[EXERCISE MATERIALS Boundary: Start]
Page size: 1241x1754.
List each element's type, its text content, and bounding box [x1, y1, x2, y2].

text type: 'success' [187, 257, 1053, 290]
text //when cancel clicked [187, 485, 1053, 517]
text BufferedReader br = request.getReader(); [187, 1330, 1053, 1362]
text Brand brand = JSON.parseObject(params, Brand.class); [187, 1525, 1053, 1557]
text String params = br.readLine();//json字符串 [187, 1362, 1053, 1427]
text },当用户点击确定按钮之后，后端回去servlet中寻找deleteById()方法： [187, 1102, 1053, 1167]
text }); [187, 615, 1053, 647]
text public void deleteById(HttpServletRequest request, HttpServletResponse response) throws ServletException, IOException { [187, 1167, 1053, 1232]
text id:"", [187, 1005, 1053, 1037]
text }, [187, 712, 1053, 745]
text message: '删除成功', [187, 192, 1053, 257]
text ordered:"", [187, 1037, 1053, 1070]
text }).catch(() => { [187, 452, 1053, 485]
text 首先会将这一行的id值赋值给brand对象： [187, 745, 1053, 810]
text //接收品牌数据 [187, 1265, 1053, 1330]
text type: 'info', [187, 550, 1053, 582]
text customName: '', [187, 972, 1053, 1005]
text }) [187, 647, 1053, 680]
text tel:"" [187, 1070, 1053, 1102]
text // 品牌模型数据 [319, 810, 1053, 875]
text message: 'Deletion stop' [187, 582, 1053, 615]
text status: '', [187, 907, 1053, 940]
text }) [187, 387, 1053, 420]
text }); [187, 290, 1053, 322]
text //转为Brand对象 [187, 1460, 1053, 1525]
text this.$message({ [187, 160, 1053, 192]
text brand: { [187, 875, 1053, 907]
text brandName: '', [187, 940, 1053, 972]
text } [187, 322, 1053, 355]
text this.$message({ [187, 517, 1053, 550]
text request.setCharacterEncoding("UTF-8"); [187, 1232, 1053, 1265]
[EXERCISE MATERIALS Boundary: End]
### WHAT TO DO
Restate the records above word for word.

### EXERCISE RESPONSE
Page size: 1241x1754.
List each element's type, its text content, and bounding box [x1, y1, x2, y2].

text type: 'success' [187, 257, 1053, 290]
text //when cancel clicked [187, 485, 1053, 517]
text BufferedReader br = request.getReader(); [187, 1330, 1053, 1362]
text Brand brand = JSON.parseObject(params, Brand.class); [187, 1525, 1053, 1557]
text String params = br.readLine();//json字符串 [187, 1362, 1053, 1427]
text },当用户点击确定按钮之后，后端回去servlet中寻找deleteById()方法： [187, 1102, 1053, 1167]
text }); [187, 615, 1053, 647]
text public void deleteById(HttpServletRequest request, HttpServletResponse response) throws ServletException, IOException { [187, 1167, 1053, 1232]
text id:"", [187, 1005, 1053, 1037]
text }, [187, 712, 1053, 745]
text message: '删除成功', [187, 192, 1053, 257]
text ordered:"", [187, 1037, 1053, 1070]
text }).catch(() => { [187, 452, 1053, 485]
text 首先会将这一行的id值赋值给brand对象： [187, 745, 1053, 810]
text //接收品牌数据 [187, 1265, 1053, 1330]
text type: 'info', [187, 550, 1053, 582]
text customName: '', [187, 972, 1053, 1005]
text }) [187, 647, 1053, 680]
text tel:"" [187, 1070, 1053, 1102]
text // 品牌模型数据 [319, 810, 1053, 875]
text message: 'Deletion stop' [187, 582, 1053, 615]
text status: '', [187, 907, 1053, 940]
text }) [187, 387, 1053, 420]
text }); [187, 290, 1053, 322]
text //转为Brand对象 [187, 1460, 1053, 1525]
text this.$message({ [187, 160, 1053, 192]
text brand: { [187, 875, 1053, 907]
text brandName: '', [187, 940, 1053, 972]
text } [187, 322, 1053, 355]
text this.$message({ [187, 517, 1053, 550]
text request.setCharacterEncoding("UTF-8"); [187, 1232, 1053, 1265]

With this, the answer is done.